Затем она прицепила увесистый грузик к основанию пениса, и теперь всякий раз, когда мой орган напрягался, я ощущал яичками холод металла. И каждое прикосновение, каждое перемещение этих предметов было невыносимым напоминанием о моих интимных выпуклостях и их унизительном выставлении напоказ.
Между тем в комнате стало сумрачнее и теснее, и фигура госпожи как будто еще грознее выросла передо мной. Крепко стиснув зубы, я некоторое время сдерживал вырывающиеся мольбы и жалобные всхлипы. Но потом ко мне вернулось уже знакомое чувство покорности и смирения, и глухими стонами и вздохами я стал выпрашивать ее милости.
Глупец! Думал, меня оставят тут так просто, одного!
— Будешь носить это до тех пор, пока за тобой не пришлет господин, — молвила женщина. — И если этот грузик соскользнет с твоего члена, на то будет одно лишь объяснение: что твой товарищ ослаб и потерял замочек. И за это, Тристан, он будет наказан хлыстом.
Она помедлила в ожидании ответа, и я кивнул, не в силах встретиться с ней взглядом.
— Или тебя надо выпороть сейчас?
Я даже не знал, что ей ответить.

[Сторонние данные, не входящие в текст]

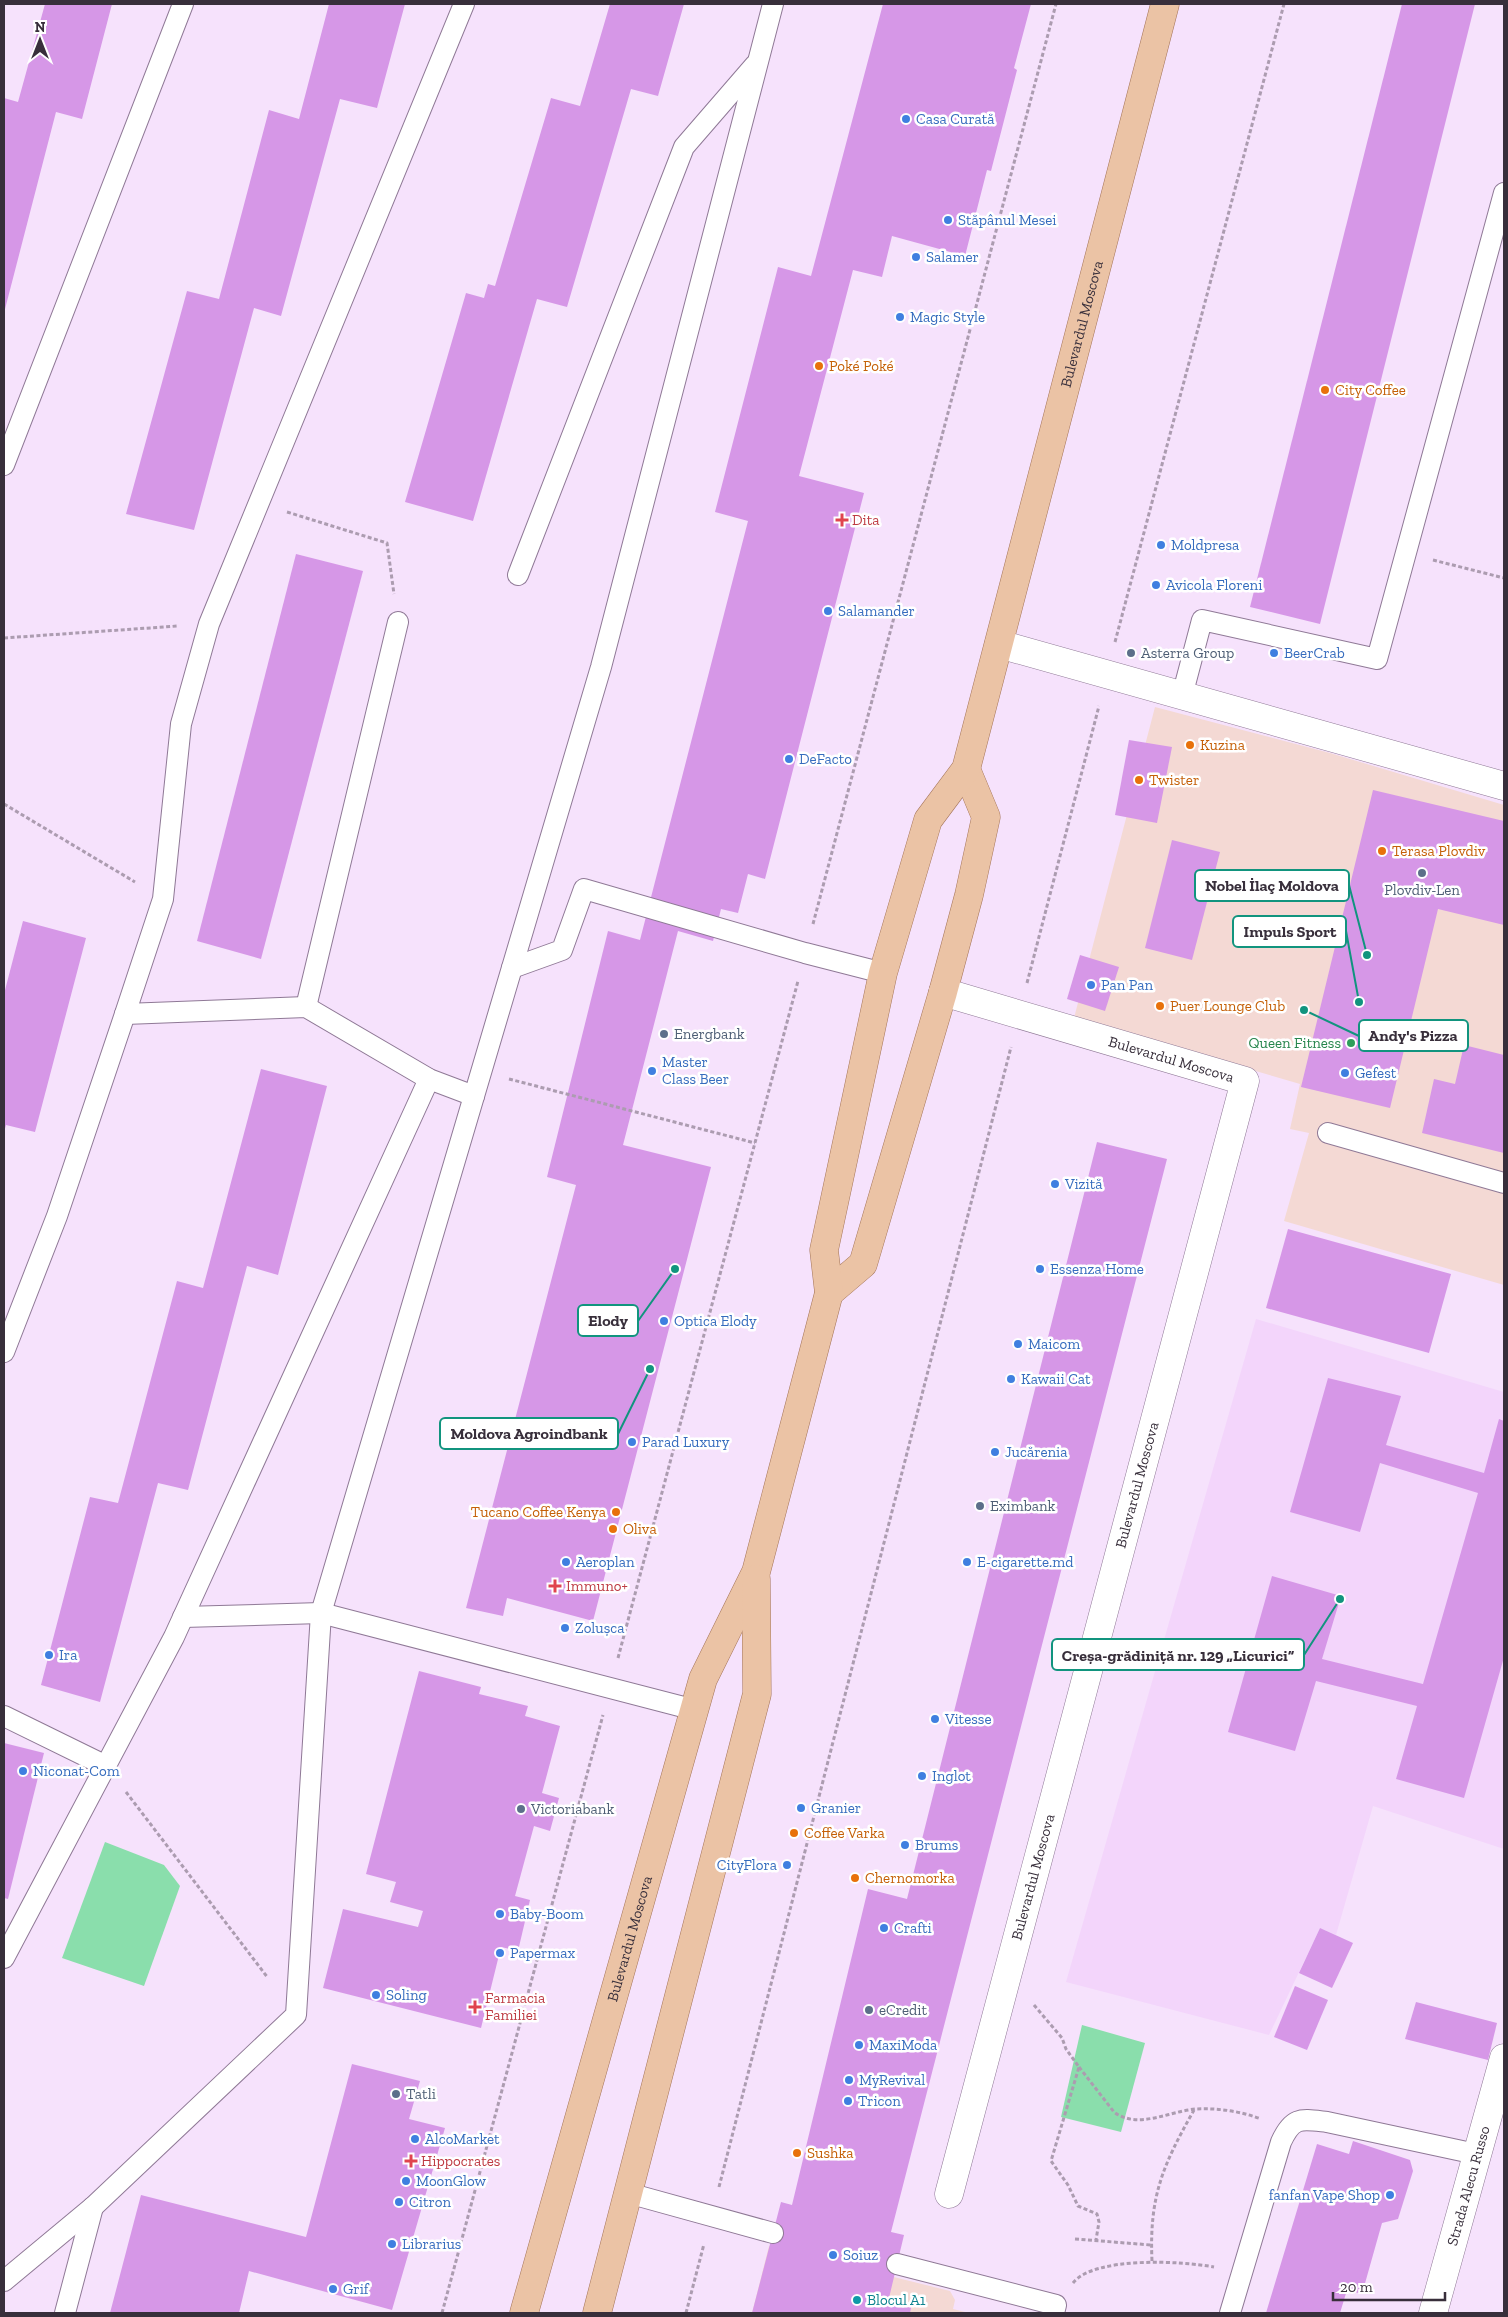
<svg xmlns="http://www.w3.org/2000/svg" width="1508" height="2317" font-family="'Zilla Slab',serif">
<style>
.commercial{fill:#f4d9d4}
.built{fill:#f3d5fb}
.green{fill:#8adeac}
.building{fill:#d697e7}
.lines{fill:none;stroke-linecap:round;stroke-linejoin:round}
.lane-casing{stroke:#8f7996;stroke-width:22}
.street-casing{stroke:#8f7996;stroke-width:29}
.primary-casing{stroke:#a47559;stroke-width:29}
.path{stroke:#ac9cb0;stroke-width:3;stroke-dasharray:4 2.5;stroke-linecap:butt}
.lane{stroke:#fff;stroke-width:20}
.street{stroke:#fff;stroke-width:28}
.primary{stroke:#ebc3a5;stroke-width:28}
.shop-dot{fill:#3f7fe0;stroke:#fff;stroke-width:2}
.food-dot{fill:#e8710a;stroke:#fff;stroke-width:2}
.health-dot{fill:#e0444e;stroke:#fff;stroke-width:2}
.service-dot{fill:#5c6f8a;stroke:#fff;stroke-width:2}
.leisure-dot{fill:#2e9e5b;stroke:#fff;stroke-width:2}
.culture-dot{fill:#0f9aa8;stroke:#fff;stroke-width:2}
.labels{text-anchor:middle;stroke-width:5;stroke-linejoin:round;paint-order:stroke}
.shop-label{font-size:15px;fill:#366cbe;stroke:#fff;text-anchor:start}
.street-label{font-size:15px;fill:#382f3b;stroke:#fff}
.food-label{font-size:15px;fill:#c56008;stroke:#fff;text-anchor:start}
.health-label{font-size:15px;fill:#be3a42;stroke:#fff;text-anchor:start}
.service-label{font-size:15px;fill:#4e5e75;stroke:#fff;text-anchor:start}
.leisure-label{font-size:15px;fill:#27864d;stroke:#fff;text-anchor:end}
.culture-label{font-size:15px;fill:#0d838f;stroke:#fff;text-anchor:start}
.leader{fill:none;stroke:#11947e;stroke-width:2}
.callout-dot{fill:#11947e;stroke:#fff;stroke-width:2}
.callout{fill:#fff;stroke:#11947e;stroke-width:2}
.callout-label{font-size:16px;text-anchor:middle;font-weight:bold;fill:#382f3b}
</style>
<rect width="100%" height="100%" fill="#f6e2fc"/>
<g class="commercial">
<polygon points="1155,707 1330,753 1504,805 1504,1285 1284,1221 1309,1133 1290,1129 1300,1084 1074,1018"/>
<polygon points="769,2246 950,2291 955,2300 953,2309 969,2313 752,2313"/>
</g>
<polygon class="built" points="1256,1319 1504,1392 1504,1849 1373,1806 1336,1935 1320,1928 1269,2035 1066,1982"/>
<g class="green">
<polygon points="105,1842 164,1865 180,1886 144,1986 62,1958"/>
<polygon points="1082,2025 1145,2043 1121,2132 1061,2117"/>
</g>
<g class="building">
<polygon points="45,4 112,4 82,119 56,112 4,313 4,98 18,102"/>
<polygon points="329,4 405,4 377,108 340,99 281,316 254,308 194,530 126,514 187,291 219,299 269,110 299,119"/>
<polygon points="610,4 684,4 658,96 631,89 567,307 537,299 473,521 405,502 466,293 484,298 488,284 495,286 551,98 580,106"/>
<polygon points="883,4 1031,4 1014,68 1017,70 991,171 987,170 965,256 892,236 882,277 853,270 799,476 864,493 765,879 748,874 738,913 721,909 713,941 678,931 623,1145 711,1167 593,1621 507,1598 503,1616 466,1608 576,1185 547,1177 608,931 640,940 748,521 715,512 778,267 811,276"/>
<polygon points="1402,4 1475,4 1320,624 1250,607"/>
<polygon points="296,554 363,571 261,959 197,941"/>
<polygon points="1129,740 1172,747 1157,823 1115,815"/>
<polygon points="1373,790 1504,821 1504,925 1438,909 1390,1108 1301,1087"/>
<polygon points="1172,840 1220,852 1192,960 1145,948"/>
<polygon points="23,921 86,938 35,1132 6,1125 4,1132 4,994"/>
<polygon points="1080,955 1119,967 1105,1011 1067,999"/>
<polygon points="1464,1045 1504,1055 1504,1153 1422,1133 1434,1079 1455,1084"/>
<polygon points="261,1069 327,1086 278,1275 247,1266 188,1490 158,1483 100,1702 41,1685 90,1497 118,1503 177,1281 203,1288"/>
<polygon points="1097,1142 1167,1159 891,2232 904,2235 889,2298 912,2303 910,2313 752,2313 781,2202 792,2205 868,1889 907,1899"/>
<polygon points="1288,1229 1451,1274 1429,1353 1266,1308"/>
<polygon points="1328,1378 1401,1396 1386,1445 1484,1473 1499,1419 1504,1421 1504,1657 1464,1798 1396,1779 1417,1706 1316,1681 1295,1751 1228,1732 1272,1576 1341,1596 1322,1659 1423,1684 1478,1493 1380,1463 1360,1532 1290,1512"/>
<polygon points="419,1671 481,1687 479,1694 528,1706 525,1716 560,1726 542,1793 559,1798 550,1831 534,1826 515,1896 530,1900 518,1951 501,1947 481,2028 323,1988 343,1909 418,1927 423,1911 390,1902 396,1882 366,1874"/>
<polygon points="4,1743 44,1753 8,1899 4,1898"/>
<polygon points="1320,1928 1353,1943 1332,1988 1299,1973"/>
<polygon points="1295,1986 1328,2000 1307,2050 1274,2037"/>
<polygon points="1416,2002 1497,2023 1488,2060 1405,2039"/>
<polygon points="352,2064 420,2081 409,2119 445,2128 392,2310 249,2271 239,2313 110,2313 141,2195 306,2237"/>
<polygon points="1353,2141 1410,2160 1413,2171 1398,2219 1382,2223 1362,2294 1347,2290 1340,2313 1266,2313 1317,2144 1349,2154"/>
</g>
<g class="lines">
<g class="lane-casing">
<g id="lane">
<polyline points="464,4 209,624 181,724 163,899 125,1014 306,1007 429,1079 474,1096"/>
<polyline points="4,465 183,4"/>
<polyline points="518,575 684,147 755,65"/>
<polyline points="1182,696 1202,620 1377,659 1504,193"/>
<polyline points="512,968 562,950 584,889 805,953 883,973"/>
<polyline points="306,1007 398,622"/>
<polyline points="1328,1133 1504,1183"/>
<polyline points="4,1352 57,1216 125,1014"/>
<polyline points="183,1617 321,1613 695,1710"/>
<polyline points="4,1716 106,1766"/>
<polyline points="4,1958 174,1637 429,1079"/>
<polyline points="628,2193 773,2233"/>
<polyline points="897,2264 1056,2305 1054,2313"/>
<polyline points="4,2281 93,2207 296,2015 321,1613 601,667 773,4"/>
<polyline points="65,2313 93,2207"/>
<path d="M1230 2313 1281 2142C1293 2116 1301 2119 1327 2122L1476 2154"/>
</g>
</g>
<g class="street-casing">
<g id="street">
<polyline points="999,644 1504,786"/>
<path id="s1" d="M943 992 1245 1081 949 2194"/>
<path id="s2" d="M1433 2313 1504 2058"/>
</g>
</g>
<g class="primary-casing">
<g id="primary">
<polyline points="829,1293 863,1264 943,992 969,895 986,817 966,769"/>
<path id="s3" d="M524 2313 703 1679 756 1572 829 1293 824 1250 883 973 928 820 966 769 1165 4"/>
<polyline points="597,2313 757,1694 756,1579"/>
</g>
</g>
<g class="path">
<polyline points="287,512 387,543 394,594"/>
<polyline points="1433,560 1504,578"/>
<polyline points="4,638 178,626"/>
<polyline points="1115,642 1284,4"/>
<polyline points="4,804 135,882"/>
<polyline points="813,924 1056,4"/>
<polyline points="1027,983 1099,706"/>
<polyline points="509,1079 755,1143"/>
<polyline points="618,1658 798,981"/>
<polyline points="126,1792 268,1978"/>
<polyline points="1034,2005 1062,2038 1066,2049 1079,2067 1051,2161 1068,2185 1078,2206 1097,2214 1099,2222 1096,2240"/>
<path d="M1079 2067 1114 2112C1138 2130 1169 2111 1196 2109 1218 2108 1240 2111 1261 2119"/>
<polyline points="719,2187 1011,1047"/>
<polyline points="1075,2239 1151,2245"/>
<path d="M1152 2261C1149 2196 1163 2165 1194 2110"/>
<path d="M1073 2283C1094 2256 1183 2261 1214 2267"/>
<polyline points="442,2313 603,1715"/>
<polyline points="686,2313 704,2244"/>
</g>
<use href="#lane" class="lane"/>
<use href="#street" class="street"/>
<use href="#primary" class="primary"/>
</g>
<g class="shop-dot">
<circle cx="906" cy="119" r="5"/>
<circle cx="948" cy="220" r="5"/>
<circle cx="916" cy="257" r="5"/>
<circle cx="900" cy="317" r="5"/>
<circle cx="1161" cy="545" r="5"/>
<circle cx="1156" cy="585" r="5"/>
<circle cx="828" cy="611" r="5"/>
<circle cx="1274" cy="653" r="5"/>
<circle cx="789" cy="759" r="5"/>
<circle cx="1091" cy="985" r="5"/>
<circle cx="652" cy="1071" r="5"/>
<circle cx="1345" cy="1073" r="5"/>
<circle cx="1055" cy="1184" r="5"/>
<circle cx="1040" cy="1269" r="5"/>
<circle cx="664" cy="1321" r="5"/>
<circle cx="1018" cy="1344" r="5"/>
<circle cx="1011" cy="1379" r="5"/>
<circle cx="632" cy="1442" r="5"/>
<circle cx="995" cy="1452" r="5"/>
<circle cx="566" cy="1562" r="5"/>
<circle cx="967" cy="1562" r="5"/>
<circle cx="565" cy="1628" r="5"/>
<circle cx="49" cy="1655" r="5"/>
<circle cx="935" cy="1719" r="5"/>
<circle cx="23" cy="1771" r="5"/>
<circle cx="922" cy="1776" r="5"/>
<circle cx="801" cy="1808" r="5"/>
<circle cx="905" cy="1845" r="5"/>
<circle cx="787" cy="1865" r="5"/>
<circle cx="500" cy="1914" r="5"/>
<circle cx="884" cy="1928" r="5"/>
<circle cx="500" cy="1953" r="5"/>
<circle cx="376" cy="1995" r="5"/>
<circle cx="859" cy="2045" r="5"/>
<circle cx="849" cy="2080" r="5"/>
<circle cx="848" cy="2101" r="5"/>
<circle cx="415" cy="2139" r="5"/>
<circle cx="406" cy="2181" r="5"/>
<circle cx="1390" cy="2195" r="5"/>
<circle cx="399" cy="2202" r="5"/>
<circle cx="392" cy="2244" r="5"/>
<circle cx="833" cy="2255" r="5"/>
<circle cx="333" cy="2289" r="5"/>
</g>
<g class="food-dot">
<circle cx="819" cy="366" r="5"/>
<circle cx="1325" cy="390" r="5"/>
<circle cx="1190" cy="745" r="5"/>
<circle cx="1139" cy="780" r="5"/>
<circle cx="1382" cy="851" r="5"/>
<circle cx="1160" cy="1006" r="5"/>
<circle cx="616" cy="1512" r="5"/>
<circle cx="613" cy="1529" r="5"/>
<circle cx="794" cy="1833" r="5"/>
<circle cx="855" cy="1878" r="5"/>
<circle cx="797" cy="2153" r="5"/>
</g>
<g class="health-dot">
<path d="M839.5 512.5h5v5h5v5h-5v5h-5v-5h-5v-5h5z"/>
<path d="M552.5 1578.5h5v5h5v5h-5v5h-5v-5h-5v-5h5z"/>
<path d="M472.5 1999.5h5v5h5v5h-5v5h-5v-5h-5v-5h5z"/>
<path d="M408.5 2153.5h5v5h5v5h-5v5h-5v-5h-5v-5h5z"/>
</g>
<g class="service-dot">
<circle cx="1131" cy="653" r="5"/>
<circle cx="1422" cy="873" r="5"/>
<circle cx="664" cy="1034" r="5"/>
<circle cx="980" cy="1506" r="5"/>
<circle cx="521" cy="1809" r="5"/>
<circle cx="869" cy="2010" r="5"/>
<circle cx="396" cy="2094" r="5"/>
</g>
<circle class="leisure-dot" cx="1351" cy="1043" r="5"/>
<circle class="culture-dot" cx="857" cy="2300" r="5"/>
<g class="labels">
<g class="shop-label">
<text x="916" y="124">Casa Curată</text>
<text x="958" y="225">Stăpânul Mesei</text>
<text x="926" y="262">Salamer</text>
<text x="910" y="322">Magic Style</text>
<text x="1171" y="550">Moldpresa</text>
<text x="1166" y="590">Avicola Floreni</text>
<text x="838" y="616">Salamander</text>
<text x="1284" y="658">BeerCrab</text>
<text x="799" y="764">DeFacto</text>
<text x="1101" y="990">Pan Pan</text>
<text x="662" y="1067">Master<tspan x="662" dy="17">Class Beer</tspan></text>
<text x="1355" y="1078">Gefest</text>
<text x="1065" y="1189">Vizită</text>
<text x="1050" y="1274">Essenza Home</text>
<text x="674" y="1326">Optica Elody</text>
<text x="1028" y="1349">Maicom</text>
<text x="1021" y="1384">Kawaii Cat</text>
<text x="642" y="1447">Parad Luxury</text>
<text x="1005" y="1457">Jucărenia</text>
<text x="576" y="1567">Aeroplan</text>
<text x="977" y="1567">E-cigarette.md</text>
<text x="575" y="1633">Zolușca</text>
<text x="59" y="1660">Ira</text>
<text x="945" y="1724">Vitesse</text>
<text x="33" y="1776">Niconat-Com</text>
<text x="932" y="1781">Inglot</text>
<text x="811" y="1813">Granier</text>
<text x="915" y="1850">Brums</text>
<text x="777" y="1870" text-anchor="end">CityFlora</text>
<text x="510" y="1919">Baby-Boom</text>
<text x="894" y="1933">Crafti</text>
<text x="510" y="1958">Papermax</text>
<text x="386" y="2000">Soling</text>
<text x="869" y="2050">MaxiModa</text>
<text x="859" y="2085">MyRevival</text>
<text x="858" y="2106">Tricon</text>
<text x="425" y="2144">AlcoMarket</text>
<text x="416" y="2186">MoonGlow</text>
<text x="1380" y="2200" text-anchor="end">fanfan Vape Shop</text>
<text x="409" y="2207">Citron</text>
<text x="402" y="2249">Librarius</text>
<text x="843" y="2260">Soiuz</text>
<text x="343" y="2294">Grif</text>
</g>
<g class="street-label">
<text dy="5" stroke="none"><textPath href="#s3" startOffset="2076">Bulevardul Moscova</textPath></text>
<text dy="5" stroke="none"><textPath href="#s1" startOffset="238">Bulevardul Moscova</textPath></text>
<text transform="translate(1137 1485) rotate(-75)" y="5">Bulevardul Moscova</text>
<text transform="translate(1033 1877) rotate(-75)" y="5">Bulevardul Moscova</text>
<text dy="5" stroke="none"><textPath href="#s3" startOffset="389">Bulevardul Moscova</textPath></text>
<text dy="5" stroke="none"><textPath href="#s2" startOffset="132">Strada Alecu Russo</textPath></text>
</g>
<g class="food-label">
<text x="829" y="371">Poké Poké</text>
<text x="1335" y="395">City Coffee</text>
<text x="1200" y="750">Kuzina</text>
<text x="1149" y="785">Twister</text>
<text x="1392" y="856">Terasa Plovdiv</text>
<text x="1170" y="1011">Puer Lounge Club</text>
<text x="606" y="1517" text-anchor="end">Tucano Coffee Kenya</text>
<text x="623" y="1534">Oliva</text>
<text x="804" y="1838">Coffee Varka</text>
<text x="865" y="1883">Chernomorka</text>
<text x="807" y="2158">Sushka</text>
</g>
<g class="health-label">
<text x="852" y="525">Dita</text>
<text x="566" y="1591">Immuno+</text>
<text x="485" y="2003">Farmacia<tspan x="485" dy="17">Familiei</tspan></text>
<text x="421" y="2166">Hippocrates</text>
</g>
<g class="service-label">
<text x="1141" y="658">Asterra Group</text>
<text x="1422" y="895" text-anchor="middle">Plovdiv-Len</text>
<text x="674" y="1039">Energbank</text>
<text x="990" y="1511">Eximbank</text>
<text x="531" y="1814">Victoriabank</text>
<text x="879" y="2015">eCredit</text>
<text x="406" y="2099">Tatli</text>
</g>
<g class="leisure-label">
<text x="1341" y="1048">Queen Fitness</text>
</g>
<g class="culture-label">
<text x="867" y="2305">Blocul A1</text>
</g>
</g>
<path class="leader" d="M1367 955L1349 885M1359 1002L1346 931M1304 1010L1359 1036M675 1269L638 1321M650 1369L618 1434M1340 1599L1304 1655"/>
<g class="callout-dot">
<circle cx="1367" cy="955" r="5"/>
<circle cx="1359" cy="1002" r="5"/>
<circle cx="1304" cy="1010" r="5"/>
<circle cx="675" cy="1269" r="5"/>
<circle cx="650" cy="1369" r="5"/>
<circle cx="1340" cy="1599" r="5"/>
</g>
<g class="callout">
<rect x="1195" y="870" width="154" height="31" rx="5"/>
<rect x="1233" y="916" width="113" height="31" rx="5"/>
<rect x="1359" y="1020" width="109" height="31" rx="5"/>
<rect x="578" y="1305" width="60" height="31" rx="5"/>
<rect x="440" y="1418" width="178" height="31" rx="5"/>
<rect x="1052" y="1639" width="252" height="31" rx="5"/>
</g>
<g class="callout-label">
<text x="1272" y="891">Nobel İlaç Moldova</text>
<text x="1290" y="937">Impuls Sport</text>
<text x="1413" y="1041">Andy's Pizza</text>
<text x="608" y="1326">Elody</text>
<text x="529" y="1439">Moldova Agroindbank</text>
<text x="1178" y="1661">Creșa-grădiniță nr. 129 „Licurici“</text>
</g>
<rect width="1508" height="2317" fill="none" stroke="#382f3b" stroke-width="10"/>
<g transform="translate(40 40)" stroke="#ffffff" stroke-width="4" paint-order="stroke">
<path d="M0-4L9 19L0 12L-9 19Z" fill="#382f3b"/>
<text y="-8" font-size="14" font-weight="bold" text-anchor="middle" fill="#382f3b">N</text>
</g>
<path d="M1333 2292v8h112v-8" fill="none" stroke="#382f3b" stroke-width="2.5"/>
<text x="1340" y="2292" font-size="15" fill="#382f3b" stroke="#ffffff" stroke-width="4" paint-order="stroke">20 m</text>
</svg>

Скажу «нет» — она рассмеется надо мной, сочтя это за дерзость. Скажу «да» — будет разгневана, и тогда за поркой точно не залежится.
Но госпожа уже достала из кармана темно-синего фартука тонкий белый ремешок. Я несколько раз всхлипнул, задержав дыхание.
Женщина так и этак отстегала мне пенис, по всему паху рассылая волны боли и заставляя подниматься бедра. Холодные грузики оттягивали мне гениталии, словно чьи-то безжалостные пальцы больно теребили кожу и дергали за член, который, кстати сказать, изрядно вытянувшись и окрепнув, сделался пурпурно-красным.
— Это тебе небольшой урок, — сказала наконец госпожа. — Когда тебя будут показывать в этом доме, ты должен неизменно держаться на высоте.
Я снова кивнул и, опустив голову, почувствовал в уголках глаз бусинки слез. Женщина достала гребень и принялась ласково причесывать меня, заботливо расправляя завитушки над ушами и убирая их со лба.
— Должна тебе сказать, — тихо, почти шепотом, произнесла она, — ты, несомненно, самый прекрасный принц во всем городке. Так что предупреждаю, молодой человек: ты очень рискуешь быть выкупленным. И даже не представляю, что ты должен делать, чтобы это предотвратить. Будешь плохо себя вести — тогда точно отдадут в общественные работы. Будешь с притягательной послушностью вертеть своей прелестной попкой — еще больше добавишь себе соблазнительности. Прямо и не знаю… Впрочем, Николас достаточно богат, чтобы выкупить тебя на три года, если он того пожелает. Признаться, я б желала посмотреть, как ты нагуляешь крепкие мускулы на икрах за три года катания меня в экипаже или бегая с Николасом по городку.